The Last Human Data
Synthetic data may make medicine look more complete. But it cannot recover the missing signal of women’s bodies - Panel July 7th, WSIS, Geneva
Artificial intelligence is running out of fresh human context.
Not data in general. There will always be more data: more text, more images, more clicks, more synthetic records, more machine-generated content. What AI is running out of is the harder thing to replace: high-quality human signal from real lives, real bodies, real decisions, real symptoms, real relationships, and real environments.
Data is the record a system already knows how to store.
Context is what explains why that record matters.
A billing code is data. A symptom pattern unfolding over years is context. A click is data. The hesitation, trust, desire, or constraint behind it is context. A diagnosis is data. The years before the diagnosis, when the pattern was present but not yet legible to the system, are context.
AI does not learn from reality directly. It learns from what systems have made legible. That is why the next frontier is not simply more data. It is better instruments for capturing context.
Researchers at Epoch AI estimate that the supply of public human-generated text may be exhausted sometime between 2026 and 2032, with the highest-quality sources disappearing first.
By 2026, the open web is no longer a clean source of human expression. A meaningful share of it is already machine-produced, so even models trained on new crawls are increasingly drinking their own exhaust.
So the industry has chosen the obvious answer : synthetic data.
Models will generate the data that trains the next models. The loop will continue, and the machine will feed itself.
The Problem With Synthetic Data When It Comes To Women’s Health
Synthetic data in healthcare can be useful. It can protect privacy, model rare scenarios, and expand training sets when real-world data is locked away. Real patient data is scarce, privacy-protected, and expensive. Synthetic medical records promise to relieve all three pressures at once: more data, fewer consent barriers, lower cost. So synthetic clinical text and synthetic medical images are being generated to augment training sets, and the practice is spreading faster than the scrutiny of it.
This matters especially in women’s health because so much of the missing evidence is already fragile. Synthetic data works by learning patterns from existing records and generating more examples that resemble them. But if the original record undercaptures female biology, delayed diagnoses, atypical symptom presentations, hormonal transitions, or conditions that were never consistently coded, synthetic data cannot restore what was absent. It can only reproduce the shape of the evidence that already exists.
In other words, synthetic data is often strongest where medicine already sees clearly and weakest where medicine has historically struggled to see at all.
Research on model collapse has shown that when models are trained repeatedly on data generated by earlier models, the losses are not evenly distributed. The center of the distribution (aka what is ‘common’ in the data) survives more easily than its edges (aka what is uncommon in the dataset). Rare events, unusual combinations, atypical presentations, and low-frequency signals are the first to fade.
The challenge with that is that many of the things medicine struggles to see are already living at the edge of the record, not because they are rare in life, but because they are underrepresented in data.
Women are not rare. Women are half the population. Yet many aspects of women’s health remain thinly measured, inconsistently coded, or absent altogether.
No box for the symptom. No clean code for the condition. No field for cycle phase etc.
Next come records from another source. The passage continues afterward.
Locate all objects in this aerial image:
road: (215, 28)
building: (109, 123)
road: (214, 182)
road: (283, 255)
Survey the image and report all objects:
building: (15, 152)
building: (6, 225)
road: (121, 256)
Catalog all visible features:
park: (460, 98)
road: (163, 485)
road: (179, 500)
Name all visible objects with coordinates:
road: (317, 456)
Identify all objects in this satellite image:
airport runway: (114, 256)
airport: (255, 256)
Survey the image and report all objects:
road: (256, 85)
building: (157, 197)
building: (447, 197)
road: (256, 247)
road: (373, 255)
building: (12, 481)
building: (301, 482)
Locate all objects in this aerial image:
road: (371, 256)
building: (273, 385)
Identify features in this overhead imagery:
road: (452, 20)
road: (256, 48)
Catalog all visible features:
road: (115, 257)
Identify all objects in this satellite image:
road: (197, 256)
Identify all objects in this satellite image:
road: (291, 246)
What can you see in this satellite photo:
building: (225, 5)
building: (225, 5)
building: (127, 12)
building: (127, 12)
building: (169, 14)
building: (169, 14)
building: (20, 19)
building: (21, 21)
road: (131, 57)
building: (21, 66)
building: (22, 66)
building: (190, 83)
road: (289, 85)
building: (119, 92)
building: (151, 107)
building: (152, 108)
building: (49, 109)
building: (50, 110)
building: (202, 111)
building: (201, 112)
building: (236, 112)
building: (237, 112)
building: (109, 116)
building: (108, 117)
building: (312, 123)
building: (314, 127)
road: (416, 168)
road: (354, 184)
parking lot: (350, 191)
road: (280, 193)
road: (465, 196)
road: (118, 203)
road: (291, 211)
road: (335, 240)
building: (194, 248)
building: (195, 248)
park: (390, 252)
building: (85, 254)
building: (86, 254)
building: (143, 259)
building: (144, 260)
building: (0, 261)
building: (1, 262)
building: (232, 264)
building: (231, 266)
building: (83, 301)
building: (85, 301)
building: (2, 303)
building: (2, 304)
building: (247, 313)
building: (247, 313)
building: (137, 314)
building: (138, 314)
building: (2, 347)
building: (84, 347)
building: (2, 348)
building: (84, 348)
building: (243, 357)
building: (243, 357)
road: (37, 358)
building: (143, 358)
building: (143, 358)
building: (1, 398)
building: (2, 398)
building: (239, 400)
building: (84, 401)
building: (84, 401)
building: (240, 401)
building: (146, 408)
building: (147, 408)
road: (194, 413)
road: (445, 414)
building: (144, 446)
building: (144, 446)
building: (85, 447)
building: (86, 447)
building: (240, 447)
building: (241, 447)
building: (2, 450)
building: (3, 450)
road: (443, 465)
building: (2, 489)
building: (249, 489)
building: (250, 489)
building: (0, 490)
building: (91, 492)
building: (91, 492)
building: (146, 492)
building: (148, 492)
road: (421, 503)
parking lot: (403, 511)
When those realities are weakly represented in the data, they become vulnerable to being smoothed away. A model can learn what is easy to count while losing what was never properly captured in the first place.
So female biology becomes a long tail inside the clinical record. Not rare in life but rare in data.
The same fact makes women’s health vulnerable to erasure and valuable to AI: so much of it has not yet been properly measured.
So, what can we do about it?
If AI is running out of high-quality human data, the answer is not simply to generate more synthetic versions of what we already know. It is to invest in capturing what we never measured. The missing symptoms. The missing life stages. The missing lived realities. The patterns women have been reporting for years that never became structured evidence.
We often assume machines can see reality because they can process enormous amounts of data. But they can only learn from what has been made visible to them. And medicine has left vast territories of human experience invisible.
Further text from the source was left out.